La baisse des réserves de change entrave le développement économique du pays. Elle entraine d’importantes distorsions du taux de change, décourage les investissements et alimente des incertitudes sur le marché de change. Pour pallier à ce défi, les économistes proposent l’amélioration de l’offre à travers les exportations, le tourisme, l’industrialisation, etc. En outre, la demande en devises doit être gérée de façon efficiente
Depuis plus de 5 ans, le Burundi fait face à une crise aigüe du marché de change caractérisée par un très faible niveau des réserves dans le secteur bancaire. Ce qui se répercute directement sur les prix des produits importés. Sur le marché de change, il existe un différentiel important entre le taux de change officiel et le taux de change du marché parallèle.
Lors du récent forum sur le développement du Burundi, les participants se sont penché sur cette question en analysant notamment les facteurs des déséquilibres sur le marché de change tant au niveau de l’offre qu’au niveau de la demande.

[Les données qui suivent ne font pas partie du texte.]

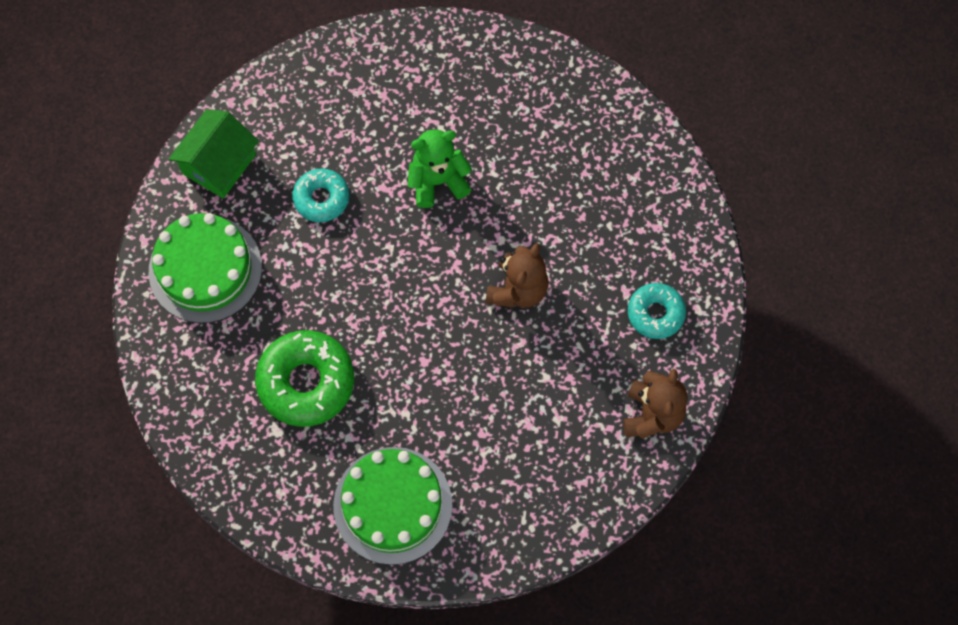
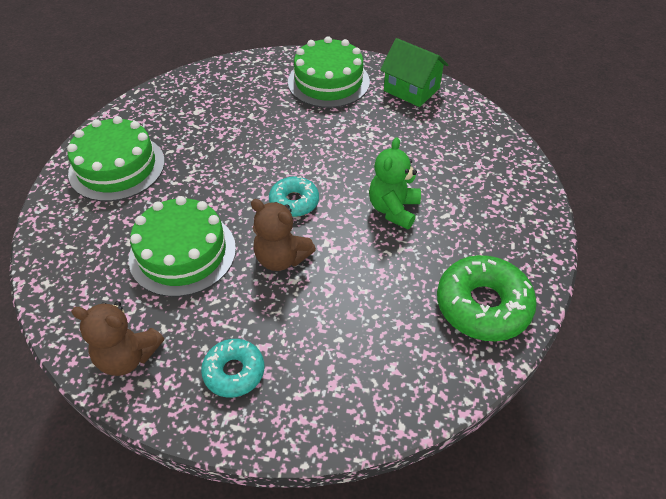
camera: 95 degrees right, 20 degrees down
(306, 382) = (230, 126): green donut -> green donut (483, 305)
(321, 198) = (380, 139): turquoise donut -> turquoise donut (294, 202)
(438, 181) = (393, 209): green teddy bear -> green teddy bear turned 150 degrees counterclockwise
(521, 393) = (182, 253): none -> green cake

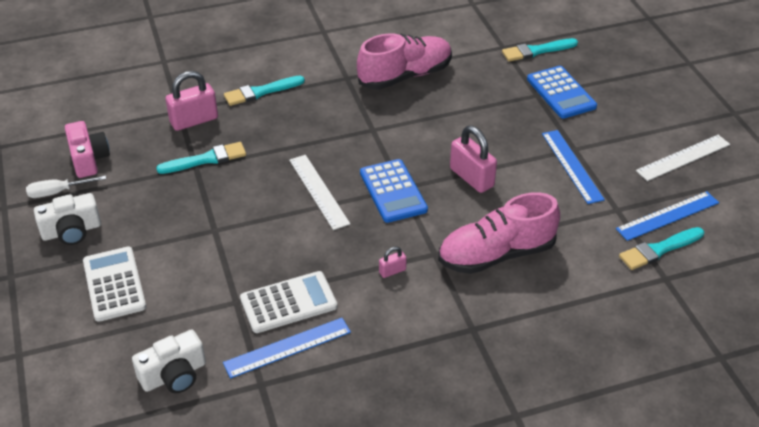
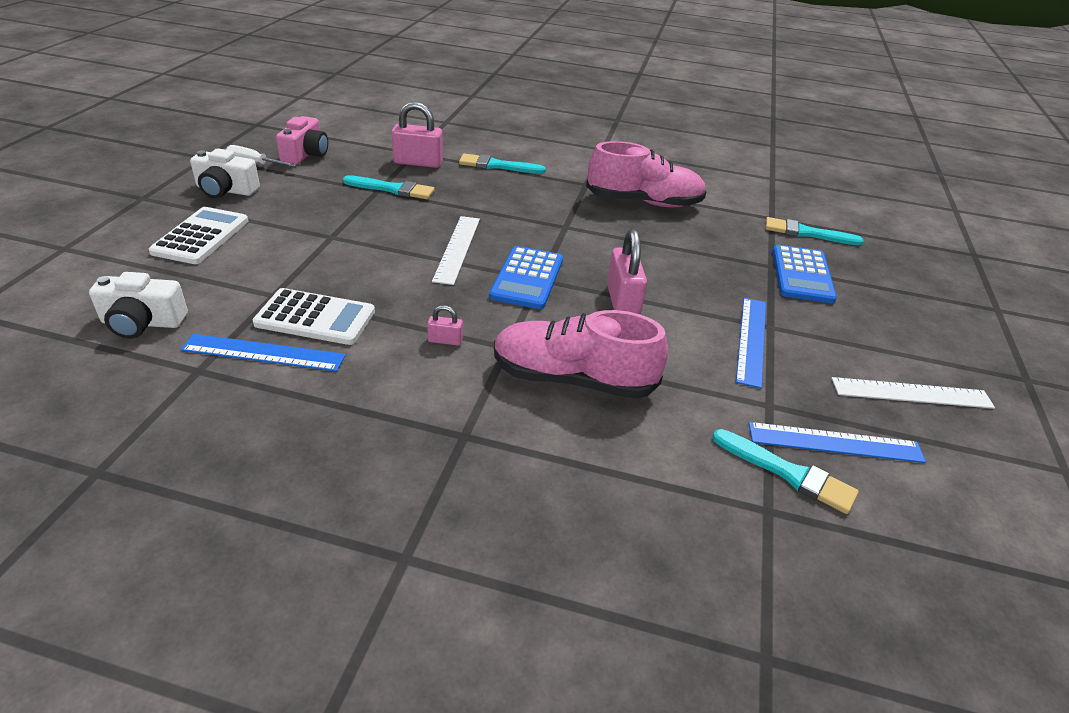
camera: 30 degrees right, 5 degrees down
(659, 250) = (788, 473): turquoise brush -> turquoise brush turned 150 degrees counterclockwise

Il a été également question d’évaluer l’efficacité des mécanismes mis en place par l’autorité monétaire pour le gérer marché de change pour enfin dégager des pistes de solutions pour rétablir un taux de change d’équilibre stable et compétitif.

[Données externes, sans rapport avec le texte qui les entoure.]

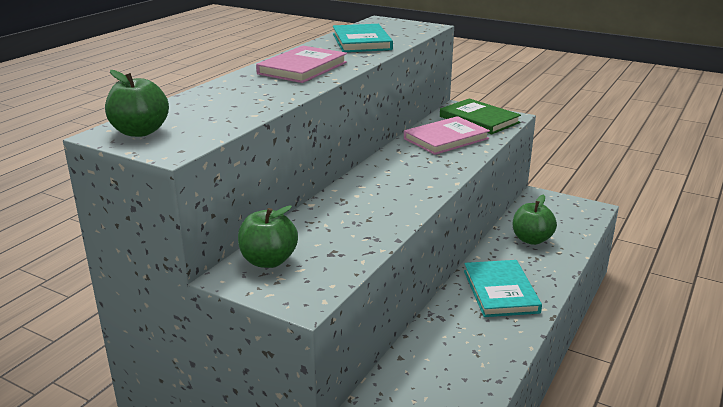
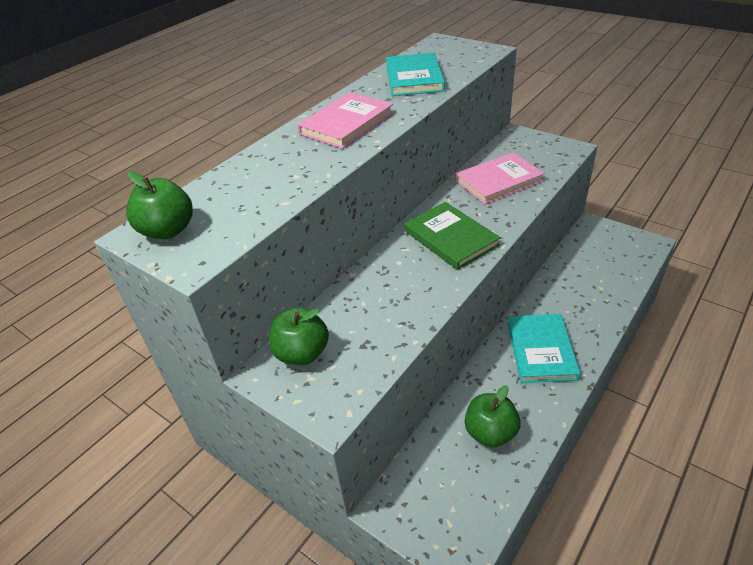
camera: 10 degrees right, 15 degrees up
(479, 119) = (536, 152): green book -> green book (450, 238)
(531, 239) = (580, 283): green apple -> green apple (490, 433)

Aperçu global du régime de change
Dans sa présentation sur la gestion du marché de change, Léonce Ndikumana, professeur émérite à l’université de Massachussetts donne un aperçu global du régime de change qui prévaut dans notre pays. Ainsi, explique-t-il, le Burundi s’est doté d’un système de change hérité de la colonisation belge. Mais ce régime a changé en fonction des années. En 1970, la Banque centrale a décidé d’instaurer un régime de parité entre le dollar et le FBu. Ensuite en 2000, il y a eu un changement très important avec la mise en place d’un système de vente aux enchères des devises. La Banque centrale et les banques commerciales participaient à ce marché. Cela déterminait un taux de change compétitif. Ce système a produit de bons résultats, reconnait professeur Ndikumana.

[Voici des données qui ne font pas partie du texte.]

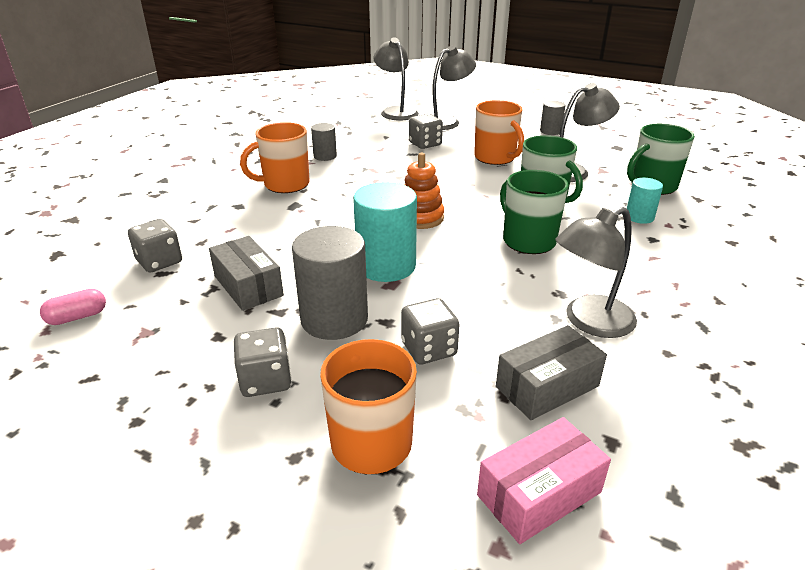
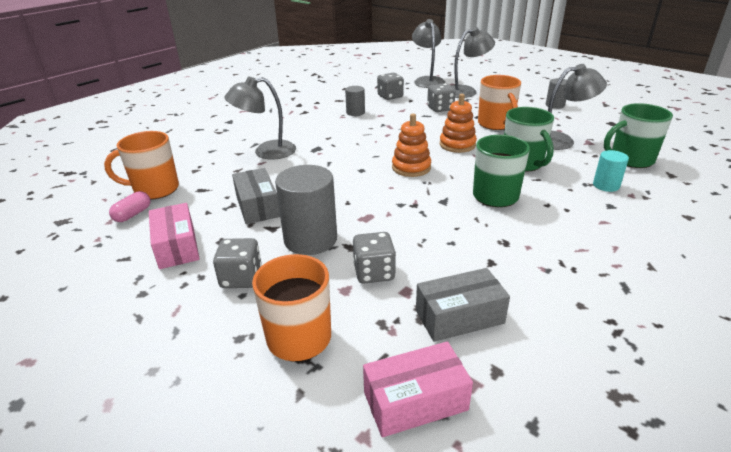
camera: 15 degrees right, 0 degrees up
(77, 317) = (133, 214): pink capsule -> pink capsule turned 45 degrees counterclockwise
(159, 262) = (202, 181): grey dice -> grey dice (390, 96)
(159, 352) = (177, 246): none -> pink box
(285, 184) = (316, 132): orange mug -> orange mug (155, 189)
(386, 266) = (367, 203): turquoise cylinder -> none
(462, 185) = (457, 145): none -> orange stacking toy
(589, 322) = (519, 269): grey lamp -> grey lamp (266, 152)

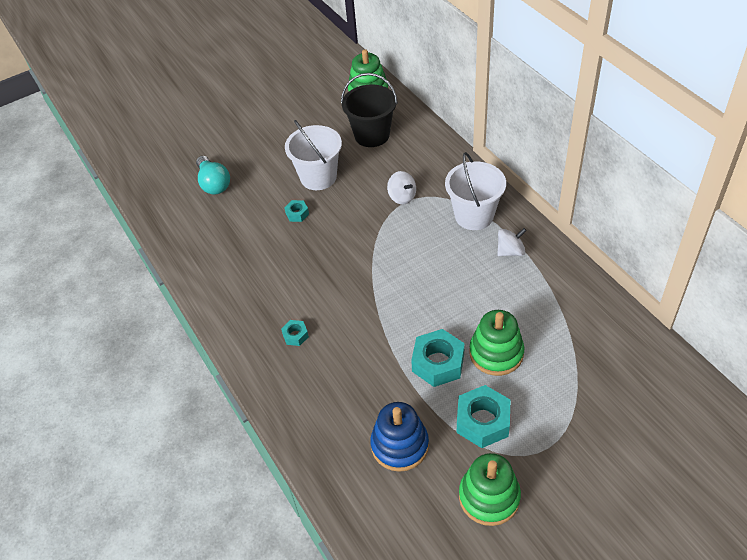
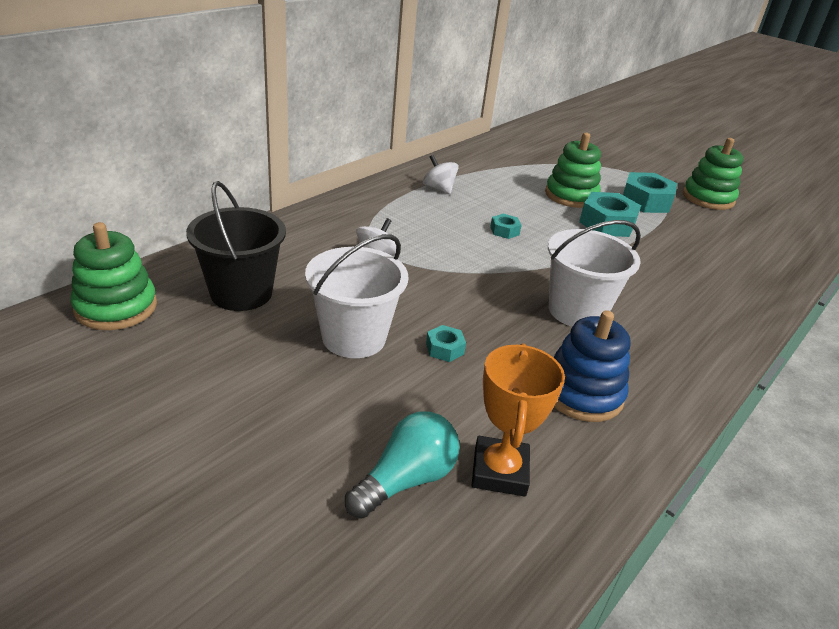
camera: 115 degrees left, 15 degrees down
(204, 216) = (499, 471): none -> orange trophy
(295, 335) = (653, 318): turquoise nut -> turquoise nut (504, 231)
(400, 445) = (710, 239): blue stacking toy -> blue stacking toy (582, 393)
(474, 215) = (393, 208): white bucket -> white bucket (576, 311)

« Avec la vente aux enchères, les bureaux de change pouvaient acheter les devises au même titre que les banques commerciales puisqu’il y avait beaucoup de réserves. Les réserves de change commencent à chuter vers 2013, car les importations ont augmenté alors que les exportations domestiques restaient les mêmes. La couverture des importations n’a jamais dépassé une moyenne de 20% », fait savoir Audace Niyonzima, 1er vice-gouverneur de la Banque centrale. Par conséquent, l’écart entre le marché officiel et le marché parallèle devient important. C’est ainsi que la Banque centrale a introduit la bande de 1% pour essayer de maîtriser la variabilité du taux de change. Sinon, le taux de change allait varier dans tous les sens et la question de prévisibilité allait compromettre le fonctionnement de toute l’économie. Entretemps, les bureaux de change ont été exclus parce que l’offre devenait de plus en plus insuffisante.
Pourquoi se soucier du marché de change ?
Les économistes s’accordent sur le fait que le taux de change compétitif constitue un des instruments importants de la politique industrielle. Professeur Ndikumana affirme que ce taux favorise l’éclosion d’une économie diversifiée et pérennise la croissance économique. En définitive, un taux de change compétitif favorise l’allocation efficace des ressources dans les secteurs économiques. Il encourage la production nationale par rapport aux importations puisqu’il rend les produits domestiques compétitifs par rapport aux produits étrangers.
En revanche, nuance professeur Ndikumana, un régime de change avec un taux de change surévalué a beaucoup d’effets négatifs sur l’économie. Il sape l’orientation vers l’exportation parce que les produits burundais deviennent trop chers. Pire encore, il réduit l’efficacité de l’utilisation des réserves qui est un instrument de gestion des chocs sur l’économie. Le taux de change surévalué conduit inéluctablement au rationnement et à l’allocation administrative du forex. Ce qui créé malheureusement des opportunités de spéculations et de corruption. Les gens sont tentés de pouvoir bénéficier de la marge qui existe entre le taux de changer officiel et le taux de change parallèle. Donc celui qui met la main sur un dollar ou un euro va essayer d’en profiter en vendant sur le marché parallèle.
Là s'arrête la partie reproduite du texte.